# EXERCISE DETAILS:
Revise the text on wheelchair travel in Phnom Penh, beginning at "The terminal was" and stopping after "Airport, visit www.cambodia-airports.aero.", with "elevators" changed to "lifts".

# TEXT EXCERPT:
Where there are sidewalks, wheelchair users should not expect to find a curb cut or ramp. I wasn’t able to find any myself. On my next trip to Phnom Penh, I’ll definitely bring a portable ramp of my own. That will allow access to areas like the Royal Palace and the beautiful walkway down Preah Sihanouk Boulevard, which contains sights like the Independence Monument and the pagoda covering a statue of King Father Norodom Sihanouk (pictured above).
Phnom Penh Airport
Phnom Penh has a very nice, modern airport that makes traveling with a wheelchair easy. I flew in and out of PNH on Malaysia Airlines. On arrival, my gate-checked wheelchair was returned at baggage claim, which meant I had to be pushed from the airplane and through passport control by an airport assistant. He was friendly.
On departure, I insisted on taking my power wheelchair to the gate. This request was granted and my plane left on-time.
The terminal was accessible, with elevators, wide hallways and a wheelchair accessible bathroom (pictured above). For more information about the Phnom Penh Airport, visit www.cambodia-airports.aero.

# EXCERPTED DATA:
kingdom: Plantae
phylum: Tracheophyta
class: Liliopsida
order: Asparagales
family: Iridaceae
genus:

# EXERCISE RESULT:
The terminal was accessible, with lifts, wide hallways and a wheelchair accessible bathroom (pictured above). For more information about the Phnom Penh Airport, visit www.cambodia-airports.aero.